The European Randomized study of Screening for Prostate Cancer (ERSPC) is designed to study the effects of prostate-specific antigen (PSA) driven prostate cancer (PC) screening on PC-mortality. By November 2006 a total of 276,949 men have been randomized between a screening and control arm in 8 European countries. Next to the main endpoint, the study of prostate cancer mortality, prostate cancer morbidity, the value of the screening procedures, and quality of life in the screening and control arms are subject to investigation.

The ERSPC screening study applied a PSA based screening algorithm i.e. the trigger for further evaluation (prostate biopsy) was solely based on the outcome of the PSA test. This has resulted in a considerable percentage of unnecessary tests and is considered one of the drawbacks of population based prostate cancer screening.

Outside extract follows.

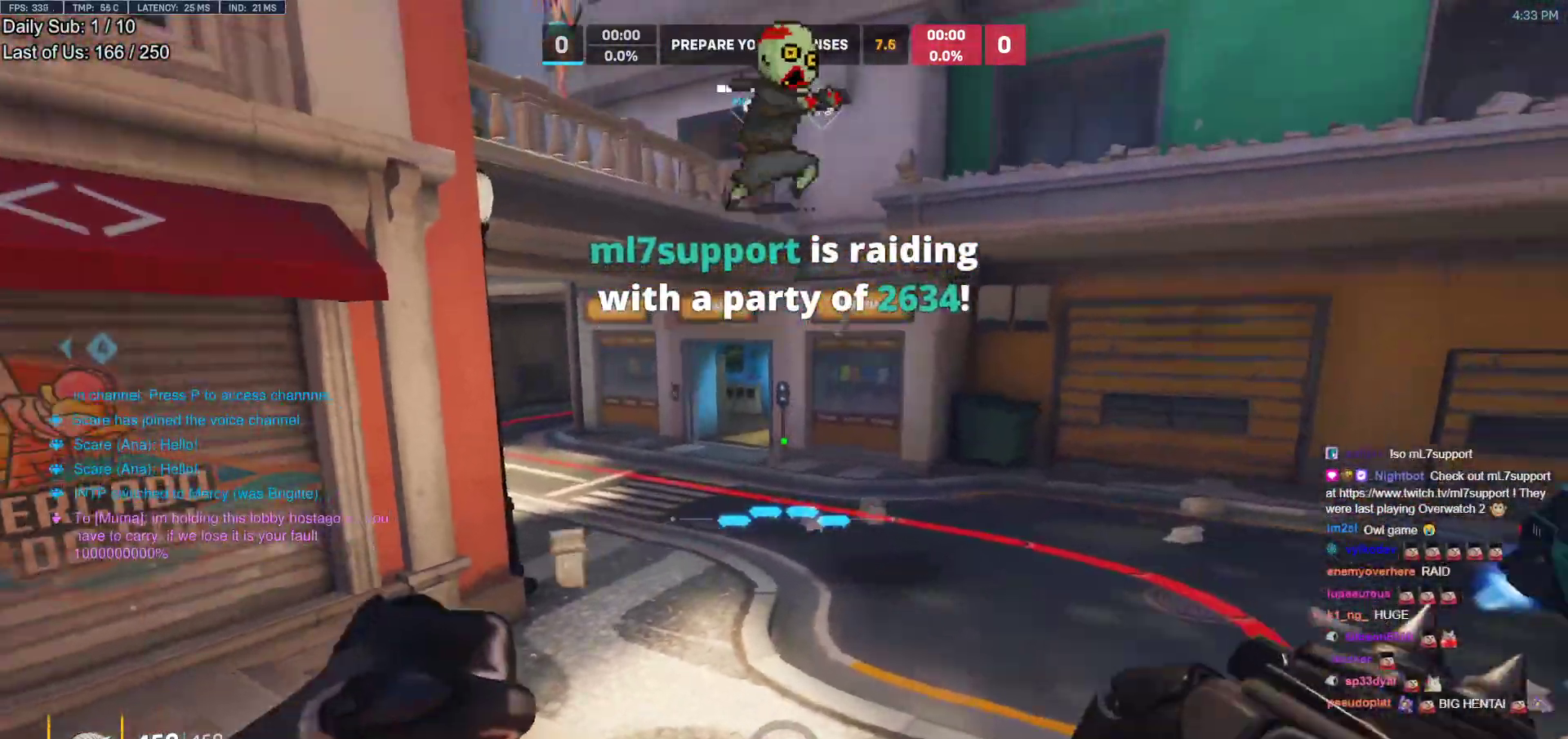
{"keys": ["a", "d", "s"], "mouse": [], "events": [[400, "d", "down"], [450, "a", "down"]]}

Currently there is no population based screening program, in fact offering screening for prostate cancer is not illegal. However PSA testing on request is quite common. A better risk stratification enabling better guidance for both physician and patient is therefore warranted.

What are you going to do?

The student will assess the outcomes of the screening process and will focus in particular on repeat screening rounds. With the available data an attempt will be made to develop a more efficient screening algorithm especially suitable for men with repeated negative test results in the past. To achieve this goal the student will work with large databases and perform advanced statistical analyses developing multivariable models to predict biopsy outcome. Next to this the student will have the opportunity to actively participate within the ongoing studies and the screening program of ERSPC. This will entail blood drawing, DRE and TRUS examinations and prostate biopsies of men randomised to the screening arm of the ERSPC.